Listening in the Plasma Universe

Monday, 1 September 2014: 9:00 AM
Regency Ballroom (Hyatt Regency)
Karl-Heinz Glassmeier, TU Braunschweig, Braunschweig, Germany
Abstract:
Through waves we are perceive many phenomena of our immediate and distant environment. Without light waves we would not know about each other, without acoustic waves I could barely communicate with you. Waves as a means to communicate are most important, not only in daily life, but also in our understanding of nature. Geomagnetic pulsations told us and still tell us about dynamic processes in the magnetosphere. Their spatial and temporal characteristics bear information about the generation process as well as the medium permeated. Global occurrence statistics provide a means to map out the magnetosphere. Following the footsteps of astronomers, searching the sky in the infra-red, visible, or ultra-violet range, we are listening in the plasma universe using low-frequency waves.
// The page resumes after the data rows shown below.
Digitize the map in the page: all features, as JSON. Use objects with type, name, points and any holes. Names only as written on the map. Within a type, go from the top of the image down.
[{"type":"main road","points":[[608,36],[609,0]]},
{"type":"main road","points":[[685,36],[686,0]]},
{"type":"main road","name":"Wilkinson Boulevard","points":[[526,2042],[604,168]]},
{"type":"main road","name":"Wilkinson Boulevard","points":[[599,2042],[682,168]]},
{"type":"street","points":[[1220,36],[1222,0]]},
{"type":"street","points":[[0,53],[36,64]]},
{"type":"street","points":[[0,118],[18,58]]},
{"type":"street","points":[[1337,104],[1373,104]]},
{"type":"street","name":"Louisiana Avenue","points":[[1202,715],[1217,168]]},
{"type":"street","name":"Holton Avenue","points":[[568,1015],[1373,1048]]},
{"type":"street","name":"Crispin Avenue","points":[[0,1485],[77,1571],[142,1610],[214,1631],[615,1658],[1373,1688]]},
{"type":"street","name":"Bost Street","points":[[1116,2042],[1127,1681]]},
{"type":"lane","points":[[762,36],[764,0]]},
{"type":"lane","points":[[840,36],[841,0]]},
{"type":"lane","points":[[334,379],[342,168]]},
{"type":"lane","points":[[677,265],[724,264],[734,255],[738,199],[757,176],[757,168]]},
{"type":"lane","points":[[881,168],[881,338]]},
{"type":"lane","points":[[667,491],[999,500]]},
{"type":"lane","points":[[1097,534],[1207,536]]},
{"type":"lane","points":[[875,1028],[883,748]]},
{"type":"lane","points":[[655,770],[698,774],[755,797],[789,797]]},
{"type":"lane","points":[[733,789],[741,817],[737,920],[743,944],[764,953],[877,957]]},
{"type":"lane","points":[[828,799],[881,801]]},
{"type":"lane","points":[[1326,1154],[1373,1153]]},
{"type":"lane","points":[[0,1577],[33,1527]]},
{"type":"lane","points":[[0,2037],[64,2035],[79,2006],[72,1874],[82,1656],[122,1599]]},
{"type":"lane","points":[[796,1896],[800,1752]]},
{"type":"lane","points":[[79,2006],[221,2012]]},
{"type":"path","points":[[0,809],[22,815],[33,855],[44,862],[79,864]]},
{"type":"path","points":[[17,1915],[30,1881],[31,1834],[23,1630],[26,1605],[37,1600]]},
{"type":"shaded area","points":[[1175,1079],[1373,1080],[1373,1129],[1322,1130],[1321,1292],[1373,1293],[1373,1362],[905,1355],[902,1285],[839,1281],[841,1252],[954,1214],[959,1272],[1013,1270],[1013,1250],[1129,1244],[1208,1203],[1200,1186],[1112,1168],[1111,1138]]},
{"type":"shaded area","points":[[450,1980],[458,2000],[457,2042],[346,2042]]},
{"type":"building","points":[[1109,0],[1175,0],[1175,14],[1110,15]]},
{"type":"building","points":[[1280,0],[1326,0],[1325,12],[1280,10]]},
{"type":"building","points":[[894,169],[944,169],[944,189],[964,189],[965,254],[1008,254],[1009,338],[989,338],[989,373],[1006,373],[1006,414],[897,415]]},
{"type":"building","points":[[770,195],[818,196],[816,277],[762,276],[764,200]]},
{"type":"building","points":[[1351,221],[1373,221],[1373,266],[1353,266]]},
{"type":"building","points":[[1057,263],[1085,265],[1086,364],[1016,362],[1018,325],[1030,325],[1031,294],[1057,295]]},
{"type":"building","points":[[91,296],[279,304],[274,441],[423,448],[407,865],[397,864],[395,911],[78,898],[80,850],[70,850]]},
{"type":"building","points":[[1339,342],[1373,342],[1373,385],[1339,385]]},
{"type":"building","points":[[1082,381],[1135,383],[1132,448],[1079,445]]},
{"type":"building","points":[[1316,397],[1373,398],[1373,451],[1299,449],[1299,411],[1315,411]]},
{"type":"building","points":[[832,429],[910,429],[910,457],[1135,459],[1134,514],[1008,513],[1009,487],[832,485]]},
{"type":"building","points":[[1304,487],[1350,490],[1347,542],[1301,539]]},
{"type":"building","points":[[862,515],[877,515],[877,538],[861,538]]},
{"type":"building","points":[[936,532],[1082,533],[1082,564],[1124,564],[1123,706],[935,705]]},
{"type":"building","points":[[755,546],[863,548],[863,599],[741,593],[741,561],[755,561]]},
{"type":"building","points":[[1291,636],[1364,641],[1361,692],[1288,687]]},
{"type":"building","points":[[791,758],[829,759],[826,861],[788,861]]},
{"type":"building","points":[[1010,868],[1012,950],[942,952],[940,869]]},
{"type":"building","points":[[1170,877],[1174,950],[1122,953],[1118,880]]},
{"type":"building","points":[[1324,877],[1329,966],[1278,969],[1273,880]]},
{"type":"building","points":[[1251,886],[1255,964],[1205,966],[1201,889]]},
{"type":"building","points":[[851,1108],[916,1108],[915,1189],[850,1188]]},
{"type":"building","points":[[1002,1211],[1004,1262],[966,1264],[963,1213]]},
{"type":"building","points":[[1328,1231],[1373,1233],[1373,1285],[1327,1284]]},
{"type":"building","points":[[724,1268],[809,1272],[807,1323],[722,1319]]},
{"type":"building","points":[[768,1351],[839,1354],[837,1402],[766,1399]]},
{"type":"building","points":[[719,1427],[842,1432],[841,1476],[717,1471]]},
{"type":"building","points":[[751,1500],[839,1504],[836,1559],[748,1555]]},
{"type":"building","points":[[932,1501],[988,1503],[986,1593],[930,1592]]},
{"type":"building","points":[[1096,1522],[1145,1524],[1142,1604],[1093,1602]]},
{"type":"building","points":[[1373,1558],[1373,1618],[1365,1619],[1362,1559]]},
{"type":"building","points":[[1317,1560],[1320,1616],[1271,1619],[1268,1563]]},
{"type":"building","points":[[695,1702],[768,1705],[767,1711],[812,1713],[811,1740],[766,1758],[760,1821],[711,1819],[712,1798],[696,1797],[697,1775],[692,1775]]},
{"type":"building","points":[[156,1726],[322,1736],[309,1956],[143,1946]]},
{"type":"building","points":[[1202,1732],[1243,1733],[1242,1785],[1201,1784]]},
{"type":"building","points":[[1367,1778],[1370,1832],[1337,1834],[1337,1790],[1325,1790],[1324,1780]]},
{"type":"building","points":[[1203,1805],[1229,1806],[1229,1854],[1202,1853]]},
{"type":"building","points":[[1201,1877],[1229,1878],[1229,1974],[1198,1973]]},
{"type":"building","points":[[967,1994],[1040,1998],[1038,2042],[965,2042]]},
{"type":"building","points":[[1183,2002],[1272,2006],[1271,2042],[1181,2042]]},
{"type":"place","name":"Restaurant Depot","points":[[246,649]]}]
Drivers of these waves are electric currents, caused by a plethora of plasma instabilities, indicating non-thermal phase space distributions, non-uniform plasma conditions, or moving bodies of different kinds. Accumulating knowledge of these processes allows us to disentangle the special wave characters observed. Our beloved pulsations, generated by oscillating currents in the ionosphere, may be stripped like an onion. Deconvolution from the ionosphere through the plasmasphere and outer magnetosphere up into the solar wind now is possible. Ground-based observations become monitors for the conditions in the outer magnetosphere and the solar wind. Waves tell us about their “communication” with charged particles, their acceleration, and other conversions of electro-magnetic into kinetic energy and vice versa. All of these processes we have not yet understood. But travelling in space, to other planetary bodies, or our Sun, offers us adventures in parameter space. Different background plasma conditions, various geometries, rotational effects, the diverse conditions met out there convert us from passive observers into active experimenters. Plasma waves are not just little wiggles, waves matter!